=== WHAT THE TASK ASKS ===
If a line in the entries below contains "lines", copy it.

[Stored dataset items]
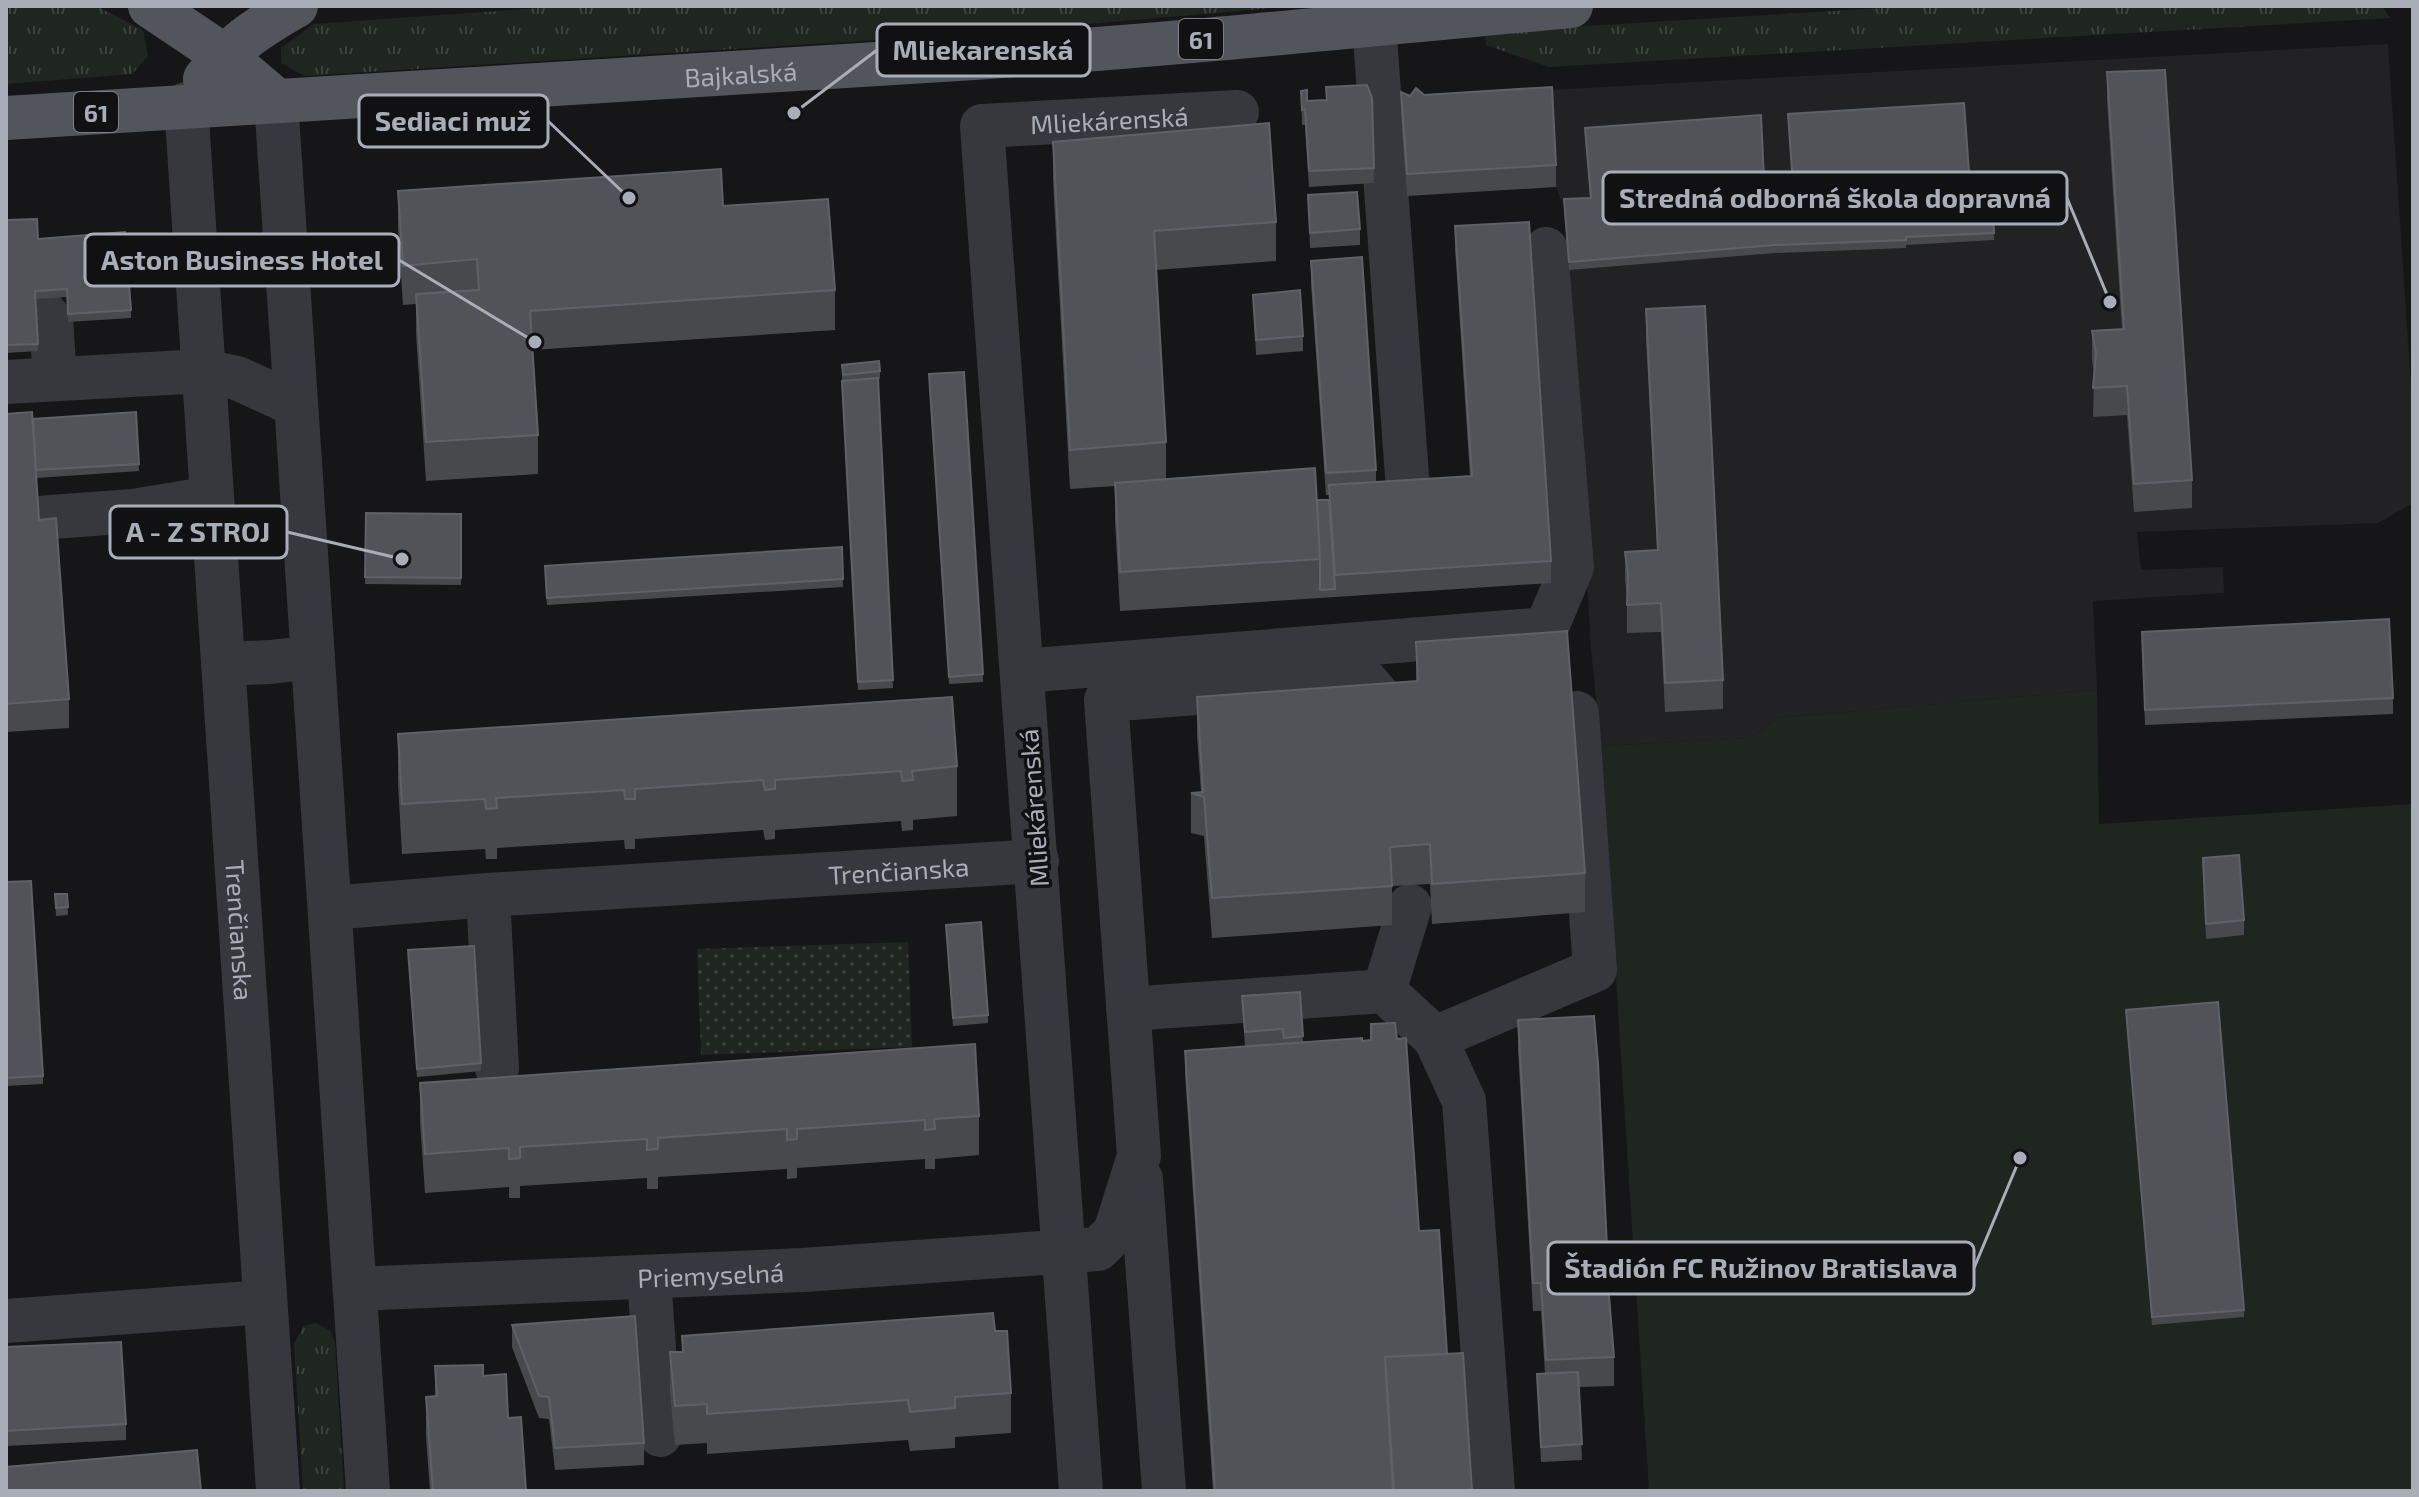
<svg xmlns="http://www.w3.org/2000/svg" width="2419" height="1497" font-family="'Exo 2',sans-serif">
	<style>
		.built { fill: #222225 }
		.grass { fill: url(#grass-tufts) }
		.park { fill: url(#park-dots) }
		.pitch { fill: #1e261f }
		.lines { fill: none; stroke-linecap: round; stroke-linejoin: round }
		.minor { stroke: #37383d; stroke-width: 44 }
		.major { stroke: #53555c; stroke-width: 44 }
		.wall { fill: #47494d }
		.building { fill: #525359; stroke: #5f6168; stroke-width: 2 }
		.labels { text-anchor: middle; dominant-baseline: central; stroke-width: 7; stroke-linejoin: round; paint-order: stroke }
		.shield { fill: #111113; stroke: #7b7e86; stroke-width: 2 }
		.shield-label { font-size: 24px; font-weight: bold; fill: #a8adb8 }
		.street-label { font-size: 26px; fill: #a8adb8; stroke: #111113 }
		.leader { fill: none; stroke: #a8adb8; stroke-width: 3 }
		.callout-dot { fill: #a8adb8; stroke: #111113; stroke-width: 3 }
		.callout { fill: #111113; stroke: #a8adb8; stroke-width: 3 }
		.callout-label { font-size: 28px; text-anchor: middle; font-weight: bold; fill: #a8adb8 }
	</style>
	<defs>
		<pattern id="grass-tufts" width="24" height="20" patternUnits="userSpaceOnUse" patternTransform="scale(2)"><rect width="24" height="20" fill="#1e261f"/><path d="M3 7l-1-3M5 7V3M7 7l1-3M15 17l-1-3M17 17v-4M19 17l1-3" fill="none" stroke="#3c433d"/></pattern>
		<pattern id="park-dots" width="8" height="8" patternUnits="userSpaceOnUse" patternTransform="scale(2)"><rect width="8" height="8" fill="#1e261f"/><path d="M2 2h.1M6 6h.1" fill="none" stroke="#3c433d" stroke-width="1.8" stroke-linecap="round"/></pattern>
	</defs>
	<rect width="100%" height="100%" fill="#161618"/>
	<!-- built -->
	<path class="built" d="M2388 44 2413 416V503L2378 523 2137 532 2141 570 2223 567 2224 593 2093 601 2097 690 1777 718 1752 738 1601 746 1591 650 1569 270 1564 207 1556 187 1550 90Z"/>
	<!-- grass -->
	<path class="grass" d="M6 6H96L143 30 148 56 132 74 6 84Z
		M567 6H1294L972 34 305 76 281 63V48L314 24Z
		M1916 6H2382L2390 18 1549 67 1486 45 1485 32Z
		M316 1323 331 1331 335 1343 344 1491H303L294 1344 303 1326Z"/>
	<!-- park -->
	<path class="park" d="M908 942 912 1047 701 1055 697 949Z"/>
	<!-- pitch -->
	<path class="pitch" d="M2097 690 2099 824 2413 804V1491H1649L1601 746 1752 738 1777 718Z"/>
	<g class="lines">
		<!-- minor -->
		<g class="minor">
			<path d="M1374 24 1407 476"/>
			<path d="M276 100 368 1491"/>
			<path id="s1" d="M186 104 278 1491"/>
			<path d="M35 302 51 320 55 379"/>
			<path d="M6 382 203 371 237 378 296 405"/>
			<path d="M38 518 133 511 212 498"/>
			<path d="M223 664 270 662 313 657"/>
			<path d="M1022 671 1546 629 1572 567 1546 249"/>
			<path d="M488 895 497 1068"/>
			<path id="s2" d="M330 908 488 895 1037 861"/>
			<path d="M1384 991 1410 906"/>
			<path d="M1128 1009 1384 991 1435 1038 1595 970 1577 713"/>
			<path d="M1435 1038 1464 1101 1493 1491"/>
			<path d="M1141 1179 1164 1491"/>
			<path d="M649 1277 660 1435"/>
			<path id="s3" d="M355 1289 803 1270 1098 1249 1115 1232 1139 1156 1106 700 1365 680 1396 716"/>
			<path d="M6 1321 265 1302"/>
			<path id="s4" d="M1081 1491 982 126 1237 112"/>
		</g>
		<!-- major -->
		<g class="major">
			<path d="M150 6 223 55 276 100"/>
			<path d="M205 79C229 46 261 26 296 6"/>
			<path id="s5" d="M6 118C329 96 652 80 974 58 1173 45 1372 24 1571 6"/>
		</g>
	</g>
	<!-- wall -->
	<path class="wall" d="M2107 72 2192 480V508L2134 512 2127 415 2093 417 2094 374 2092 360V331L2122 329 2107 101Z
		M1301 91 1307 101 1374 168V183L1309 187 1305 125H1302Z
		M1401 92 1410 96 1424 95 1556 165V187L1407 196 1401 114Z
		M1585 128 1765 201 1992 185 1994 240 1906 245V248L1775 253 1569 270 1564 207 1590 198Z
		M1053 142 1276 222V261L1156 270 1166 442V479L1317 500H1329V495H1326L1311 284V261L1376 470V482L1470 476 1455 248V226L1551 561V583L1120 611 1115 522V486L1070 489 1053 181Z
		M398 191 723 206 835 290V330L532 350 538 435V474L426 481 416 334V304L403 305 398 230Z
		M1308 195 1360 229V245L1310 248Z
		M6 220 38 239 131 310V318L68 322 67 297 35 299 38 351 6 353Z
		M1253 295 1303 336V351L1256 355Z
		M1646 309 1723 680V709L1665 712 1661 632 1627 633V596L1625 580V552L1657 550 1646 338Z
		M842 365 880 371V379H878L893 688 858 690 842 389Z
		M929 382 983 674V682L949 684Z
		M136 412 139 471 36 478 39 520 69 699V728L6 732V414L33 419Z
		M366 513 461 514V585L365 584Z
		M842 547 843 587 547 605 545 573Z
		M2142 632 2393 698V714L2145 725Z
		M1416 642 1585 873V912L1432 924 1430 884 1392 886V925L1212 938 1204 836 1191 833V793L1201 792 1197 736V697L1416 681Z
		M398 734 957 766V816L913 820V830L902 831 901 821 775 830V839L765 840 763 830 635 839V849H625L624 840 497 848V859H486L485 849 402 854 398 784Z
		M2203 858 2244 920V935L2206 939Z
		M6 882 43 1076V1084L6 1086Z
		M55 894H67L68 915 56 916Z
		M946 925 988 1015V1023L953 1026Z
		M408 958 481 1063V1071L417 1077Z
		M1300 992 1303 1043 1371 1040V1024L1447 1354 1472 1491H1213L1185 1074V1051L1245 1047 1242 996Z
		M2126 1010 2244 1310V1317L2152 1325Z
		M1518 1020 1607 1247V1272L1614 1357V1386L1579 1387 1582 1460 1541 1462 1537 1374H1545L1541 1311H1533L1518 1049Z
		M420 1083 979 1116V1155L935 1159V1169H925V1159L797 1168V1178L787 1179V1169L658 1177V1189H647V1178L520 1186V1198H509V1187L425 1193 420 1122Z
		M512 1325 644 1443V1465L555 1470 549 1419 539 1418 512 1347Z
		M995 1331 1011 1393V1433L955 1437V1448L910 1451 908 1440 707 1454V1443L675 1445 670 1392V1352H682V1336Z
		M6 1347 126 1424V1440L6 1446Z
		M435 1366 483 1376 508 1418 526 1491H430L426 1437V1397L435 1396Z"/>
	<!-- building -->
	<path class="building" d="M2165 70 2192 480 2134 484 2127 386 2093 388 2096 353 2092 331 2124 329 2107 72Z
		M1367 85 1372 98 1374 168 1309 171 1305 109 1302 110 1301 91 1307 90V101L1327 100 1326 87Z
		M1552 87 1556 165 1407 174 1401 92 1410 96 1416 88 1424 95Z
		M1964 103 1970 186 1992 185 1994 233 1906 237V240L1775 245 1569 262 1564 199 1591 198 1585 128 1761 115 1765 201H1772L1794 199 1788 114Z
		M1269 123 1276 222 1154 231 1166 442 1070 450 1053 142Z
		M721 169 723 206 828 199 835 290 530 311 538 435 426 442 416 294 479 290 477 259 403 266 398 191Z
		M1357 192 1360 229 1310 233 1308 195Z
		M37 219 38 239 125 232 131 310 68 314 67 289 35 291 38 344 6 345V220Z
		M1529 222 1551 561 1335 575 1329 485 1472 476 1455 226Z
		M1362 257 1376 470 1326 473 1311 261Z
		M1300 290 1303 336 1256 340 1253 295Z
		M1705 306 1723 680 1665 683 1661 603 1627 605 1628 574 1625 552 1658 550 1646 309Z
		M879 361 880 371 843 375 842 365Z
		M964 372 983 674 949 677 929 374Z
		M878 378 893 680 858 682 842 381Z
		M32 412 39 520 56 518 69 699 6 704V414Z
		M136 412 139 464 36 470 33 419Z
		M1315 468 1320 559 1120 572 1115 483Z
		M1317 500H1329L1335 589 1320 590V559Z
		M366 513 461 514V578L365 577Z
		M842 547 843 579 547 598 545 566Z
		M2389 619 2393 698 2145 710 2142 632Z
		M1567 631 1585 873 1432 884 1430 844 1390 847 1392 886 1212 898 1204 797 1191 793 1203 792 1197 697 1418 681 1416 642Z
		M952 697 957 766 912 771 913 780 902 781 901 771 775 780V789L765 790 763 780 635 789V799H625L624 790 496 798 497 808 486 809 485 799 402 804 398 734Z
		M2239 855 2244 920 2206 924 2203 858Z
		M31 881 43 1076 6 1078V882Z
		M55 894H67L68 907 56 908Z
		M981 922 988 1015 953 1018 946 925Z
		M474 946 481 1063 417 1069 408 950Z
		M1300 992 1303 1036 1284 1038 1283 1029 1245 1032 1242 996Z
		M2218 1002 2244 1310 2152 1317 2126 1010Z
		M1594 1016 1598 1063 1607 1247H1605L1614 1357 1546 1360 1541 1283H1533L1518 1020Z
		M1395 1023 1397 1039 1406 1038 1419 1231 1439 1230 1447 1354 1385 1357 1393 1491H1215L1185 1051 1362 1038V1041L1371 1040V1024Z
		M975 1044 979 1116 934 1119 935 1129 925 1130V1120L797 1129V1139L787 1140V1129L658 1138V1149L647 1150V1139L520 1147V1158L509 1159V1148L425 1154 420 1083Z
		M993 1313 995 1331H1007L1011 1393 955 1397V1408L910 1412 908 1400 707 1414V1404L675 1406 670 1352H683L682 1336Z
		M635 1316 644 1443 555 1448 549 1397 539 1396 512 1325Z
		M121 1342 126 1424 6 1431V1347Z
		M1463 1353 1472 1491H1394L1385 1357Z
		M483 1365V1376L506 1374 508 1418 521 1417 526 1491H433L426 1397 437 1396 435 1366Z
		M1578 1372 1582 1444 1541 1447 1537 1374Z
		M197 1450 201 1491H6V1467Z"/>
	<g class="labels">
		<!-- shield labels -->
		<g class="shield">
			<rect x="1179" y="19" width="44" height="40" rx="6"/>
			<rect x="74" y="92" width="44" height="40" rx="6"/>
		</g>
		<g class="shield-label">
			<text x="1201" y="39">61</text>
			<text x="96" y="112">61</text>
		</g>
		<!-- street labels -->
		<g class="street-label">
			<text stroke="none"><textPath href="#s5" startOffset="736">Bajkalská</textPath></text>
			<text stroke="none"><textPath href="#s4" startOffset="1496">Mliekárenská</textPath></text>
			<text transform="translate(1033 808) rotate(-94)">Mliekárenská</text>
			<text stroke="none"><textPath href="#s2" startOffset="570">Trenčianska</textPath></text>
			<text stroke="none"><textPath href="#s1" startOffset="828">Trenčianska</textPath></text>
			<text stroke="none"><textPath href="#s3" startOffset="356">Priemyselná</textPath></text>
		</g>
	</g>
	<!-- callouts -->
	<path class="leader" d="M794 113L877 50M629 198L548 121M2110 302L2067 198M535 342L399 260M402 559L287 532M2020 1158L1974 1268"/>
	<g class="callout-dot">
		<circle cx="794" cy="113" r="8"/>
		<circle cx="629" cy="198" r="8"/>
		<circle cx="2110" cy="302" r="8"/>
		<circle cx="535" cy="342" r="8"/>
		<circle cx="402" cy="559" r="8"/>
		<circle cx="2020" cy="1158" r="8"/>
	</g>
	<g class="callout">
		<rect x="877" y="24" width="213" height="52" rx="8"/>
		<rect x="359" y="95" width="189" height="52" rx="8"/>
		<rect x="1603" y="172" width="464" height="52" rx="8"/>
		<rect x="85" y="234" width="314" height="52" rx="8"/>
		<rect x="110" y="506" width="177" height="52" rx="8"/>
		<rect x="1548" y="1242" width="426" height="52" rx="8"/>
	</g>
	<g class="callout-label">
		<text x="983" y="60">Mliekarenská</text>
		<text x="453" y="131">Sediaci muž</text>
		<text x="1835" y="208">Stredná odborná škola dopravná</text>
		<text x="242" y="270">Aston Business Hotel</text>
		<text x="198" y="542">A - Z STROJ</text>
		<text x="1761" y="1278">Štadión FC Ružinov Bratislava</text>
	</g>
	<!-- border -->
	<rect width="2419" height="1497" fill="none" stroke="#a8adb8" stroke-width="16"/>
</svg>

=== TASK OUTPUT ===
		.lines { fill: none; stroke-linecap: round; stroke-linejoin: round }
	<g class="lines">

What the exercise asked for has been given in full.